Quantum-mechanical modeling of the dissociation of hydrogen bonds

Hydrogen bonds are everywhere in nature, and they are important in many fields of science.

Well-known examples come from biology (helix structure, protein folding, enzyme docking), chemistry (solvation, structure and properties of water), and atmospheric science (nucleation and growth of aerosols).

Today, the spectroscopic features of hydrogen bonds are relatively well understood, but much less is known about the associated ultrafast dynamics.

The theoretical models that are used to understand and design present ultrafast experiments are often based on classical or semi-classical approximations to describe the movement of the nuclei.

With the recent advances in both theory and ultrafast imaging techniques, we believe that the time is ripe for a full quantum mechanical picture of hydrogen-bond dissociation.

A quantum mechanical picture of hydrogen bond dissociation will contribute to the basic understanding of chemical, biological, and atmospheric processes.

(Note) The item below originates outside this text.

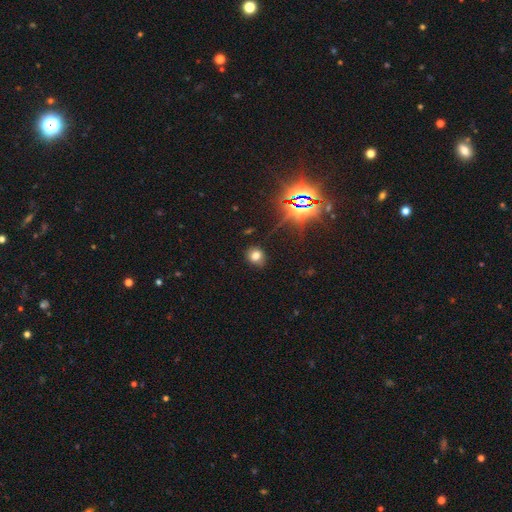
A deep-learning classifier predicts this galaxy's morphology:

In this project, I will perform a comprehensive quantum mechanical study of the hydrogen-bond dissociation dynamics of a small hydrogen-bound complex, pyrrole-H2O.

The calculations will be performed in a reduced-dimensional framework, for which the central hypothesis is that certain vibrations dictate the dissociation process while other vibrations serve as spectators.

The dissociation process will be initiated through an infrared excitation that provides just enough energy to dissociate the complex, but not enough energy to initiate other unwanted processes.

We will establish how the reaction mechanisms for hydrogen-bond dissociation manifest themselves in the ongoing ultrafast dynamics experiments performed in the Controlled Molecule Imaging (CMI) group.

The calculations will be tailored to design and simulate realistic experiments, and to facilitate the analysis of the experimental results.